In the end discussion collapsed on what to do about the Punjab, where Hindus, Muslims, and Sikhs all vied for power in a provincial legislature that did not yet exist. On October 8 Gandhi and the Committee on Minorities had to report their failure to the general conference. William Shirer watched with consternation: “Hindus, Moslems, Sikhs, Christians, and untouchables fairly flew at each other’s throats.”
22
If anything seemed calculated to show the British delegates that Indians were incapable of peaceful self-rule, this was it.

The bitterest words toward Gandhi came from Dr. B. R. Ambedkar. Born in the garrison town of Mhow and the son of an untouchable soldier, Bhimrao Ramji Ambedkar had been educated in America at Columbia University. A Mahar dalit by caste, “the highest of the lowest,” he was now the leading spokesman for India’s estimated fifty million untouchables.
23
He respected Gandhi’s desire to lift the burden of shame and discrimination from India’s depressed classes, but he also resented Gandhi’s attitude of knowing what was best for them. Ambedkar knew firsthand the hardships of being an untouchable; Gandhi did not. As even Muriel Lester had to point out, “Who was likely to know best where the shoe pinched?”
24

However, Gandhi claimed that untouchables were an indissoluble part of the Hindu nation and therefore were part of Congress. Special electoral protections were unnecessary. Ambedkar vehemently disagreed, accusing Gandhi of committing a “breach of faith,” dealing dishonestly, and handling the whole minorities problem in an “irresponsible” manner. It was a bitter tirade; Gandhi murmured only a sarcastic “Thank you, sir,” in reply. But that evening he confessed: “This has been the most humiliating day of my life.”
25
He wrote a note to Lord Irwin: “It does not dismay me. I shall toil on.” But he knew it was hopeless.
26

The impasse was complete. The only possible umpire were the British, but Gandhi rejected that solution at once. He blamed the British for the entire problem of communal strife in India, just as he blamed them for India’s poverty, its famines, and its cultural and economic dependency. “I have not a shadow of a doubt,” he said on October 8, “that the iceberg of communal differences will melt under the warmth of the sun of freedom.” It was a gross oversimplification of history, but it seemed to gain credence when, over the September 18 weekend, the British government without warning had devalued the rupee.
27
Industry, businesses, and pensioners in India all took it on the chin. Even wealthy Indians were left to conclude that the sooner India separated from Britain, the better.

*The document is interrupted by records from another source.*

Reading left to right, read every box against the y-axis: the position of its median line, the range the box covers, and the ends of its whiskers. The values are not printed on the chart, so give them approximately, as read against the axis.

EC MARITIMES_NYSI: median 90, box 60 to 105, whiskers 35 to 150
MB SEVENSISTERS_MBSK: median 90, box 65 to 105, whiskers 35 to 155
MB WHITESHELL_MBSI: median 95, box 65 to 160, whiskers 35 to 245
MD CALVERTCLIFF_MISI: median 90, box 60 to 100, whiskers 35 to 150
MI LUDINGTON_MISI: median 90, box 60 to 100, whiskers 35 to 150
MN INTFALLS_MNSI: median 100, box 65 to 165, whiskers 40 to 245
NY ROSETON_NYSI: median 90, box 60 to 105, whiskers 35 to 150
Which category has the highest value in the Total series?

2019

Time for reaching an amicable solution was running out. Less than two weeks after Gandhi had to admit his “failure” to find a solution to the communal tangle, Britain held yet another general election. This one resulted in a Conservative sweep; Labour lost almost 236 seats. Ramsay MacDonald still clung onto his premiership, but of the National Government’s 554 members, 473 were now Tories. The election of October 27, 1931, brought “the most Conservative Parliament of the century.”
28
Churchill himself had almost doubled his vote in his constituency. Chances that Britain would “give away” India anytime soon seemed to fade.

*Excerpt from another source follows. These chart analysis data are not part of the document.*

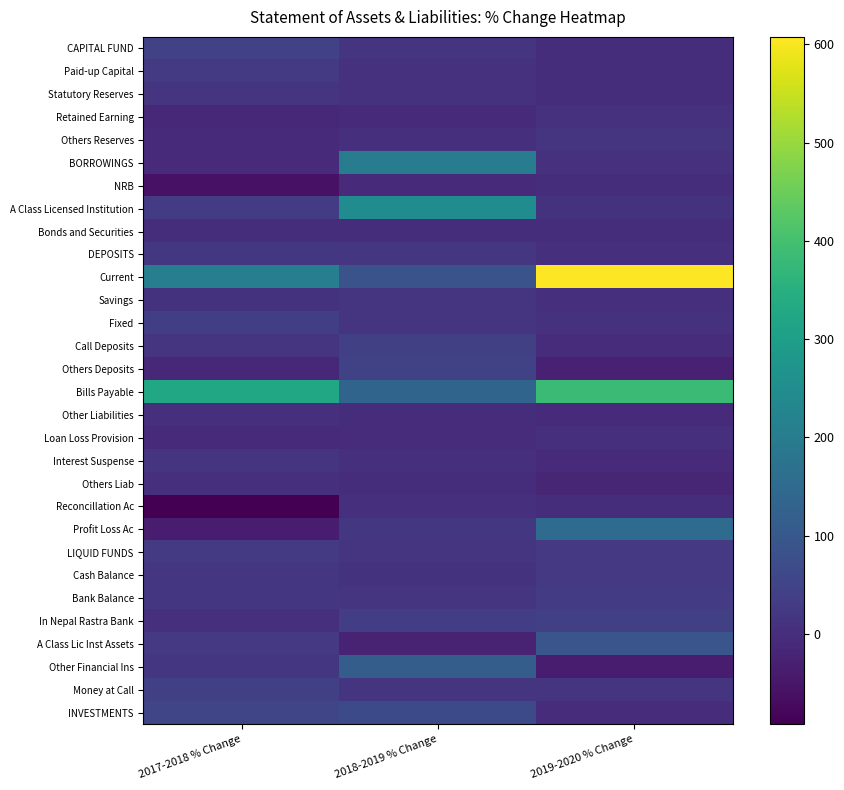

The value of Fixed at 2019-2020 % Change is 11.5. True or false?

False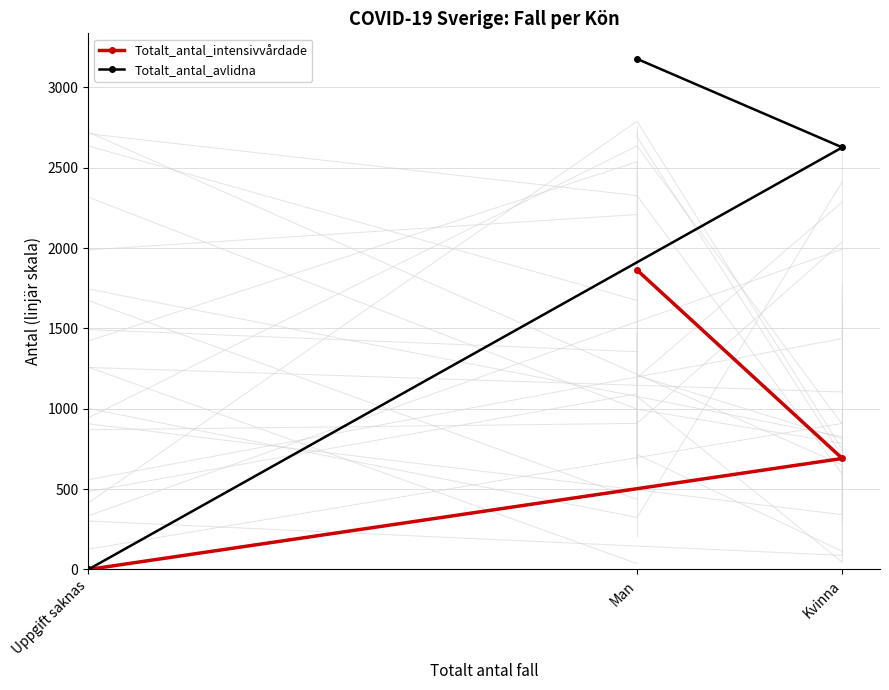

Count the Totalt_antal_avlidna values in the range 0 to 3178.

3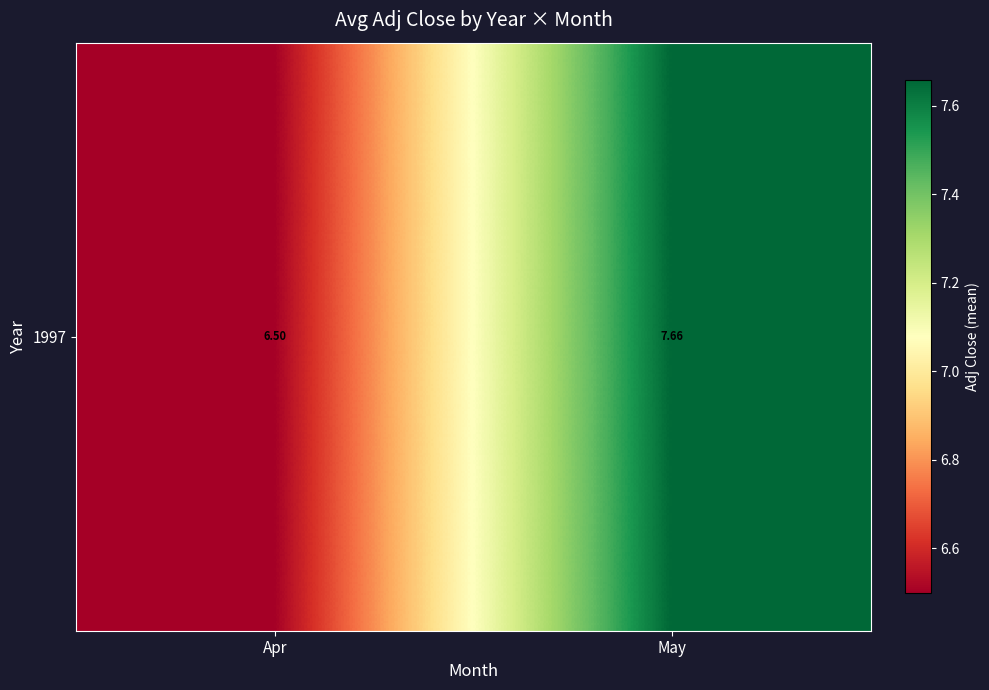

Which has a higher value, May or Apr?

May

The Round Table Conference met for another fruitless month. On December 1 Prime Minister MacDonald addressed the final session. His Majesty’s Government, he stated, was still committed to the process of granting India “responsible government” and self-rule in an all-India federation, but Britain might have to decide how to handle the Muslims and the minorities by itself.